D’après un chef d’unité de la Direction générale de la concurrence de la Commission, qui s’est exprimé le 10 octobre, 17 opérations de concentration auraient déjà été prénotifiées à la Commission au titre du FSR. De nombreuses autres seraient aussi susceptibles d’être concernées. Tel serait notamment le cas de l’acquisition par le laboratoire pharmaceutique français Cooper de la quasi-totalité de l’activité de médicaments en vente libre de l’entreprise américaine Viatris. Des opérations sans lien immédiat avec le marché unique, comme la prise de contrôle de Capri par Tapestry, deux groupes actifs dans le secteur du luxe et basés aux États-Unis, devront également obtenir l’autorisation de la Commission avant d’être réalisées.
Sans nul doute, le FSR sera une contrainte supplémentaire dans les opérations de croissance externe ou de constitution de filiale commune. Fort heureusement, les outils d’analyse employés en matière de contrôle des concentrations et d’aides d’État seront objectivement utiles pour apprécier si une « subvention étrangère » n’est pas problématique au sens du FSR.
[1] Les obligations de notification de passation de certains marchés publics ou concession entrent également en vigueur.
[2] Règlement d’exécution (UE) 2023/1441 de la Commission du 10 juillet 2023 relatif aux modalités détaillées des procédures mises en œuvre par la Commission en vertu du règlement (UE) 2022/2560 du Parlement européen et du Conseil relatif aux subventions étrangères faussant le marché intérieur. Voir notre précédent flash à ce sujet : https://www.august-debouzy.com/fr/blog/1982-la-commission-europeenne-precise-les-modalites-de-controle-des-subventions-etrangeres#_ftn4.
[3] La durée d’examen de la notification est de 25 jours ouvrés à compter de la réception d’une notification complète. En cas de doute sur la compatibilité avec le marché intérieur des « subventions étrangères » reçues, une phase d’enquête approfondie est ouverte. Sa durée est de 90 jours, avec des possibilités de prolongations.
[4] En cas de réalisation de l’opération avant autorisation ou d’absence de notification, la Commission peut prononcer une amende dont le montant maximum est de 10 % du chiffre d’affaires total de l’exercice précédent. En cas de fourniture de renseignements inexacts ou dénaturés dans la notification, le montant maximum de l’amende est de 1 % du chiffre d’affaires total de l’exercice précédent. Elle peut également imposer des engagements particulièrement lourds (par exemple la cession de certains actifs), voire remettre en cause la réalisation de certaines opérations a posteriori.

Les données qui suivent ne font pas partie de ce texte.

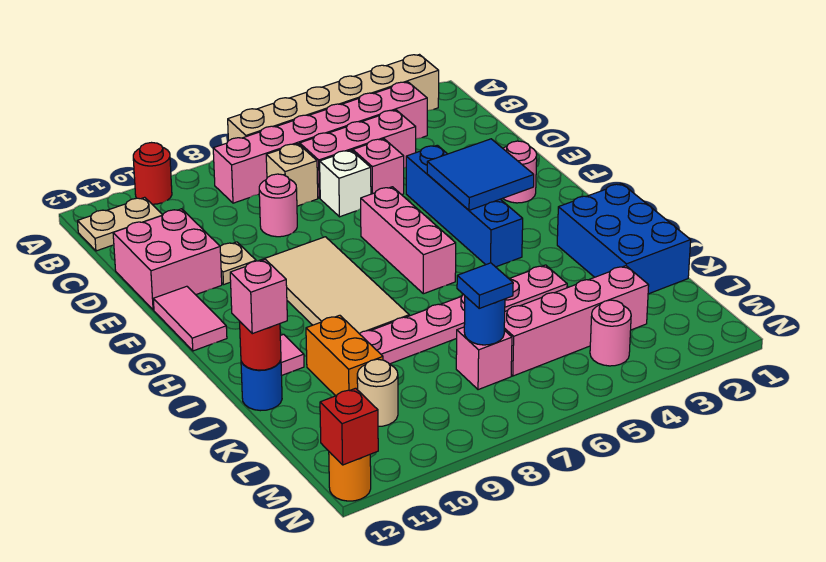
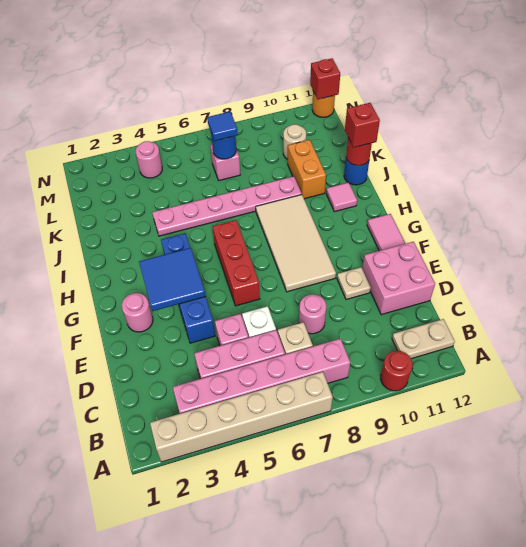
pink 1x3 brick [361,187,456,294] -> red 1x3 brick [212,220,260,306]
blue 2x3 brick [557,184,691,294] -> none
pink 1x1 brick [230,260,287,334] -> red 1x1 brick [345,103,380,147]
pink 1x4 brick [504,266,649,376] -> none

[5] Sans que cette liste prévue à l’article 5 du FSR ne soit limitative, cela vise notamment les subventions accordées à une entreprise en difficulté, les garanties illimitées (montant et/ou durée) des dettes ou des passifs de l’entreprise, les subventions qui facilite directement l’opération de croissance externe, ou les subvention non conforme aux règles de l’OCDE sur les crédits à l’exportation qui bénéficient de soutiens publics.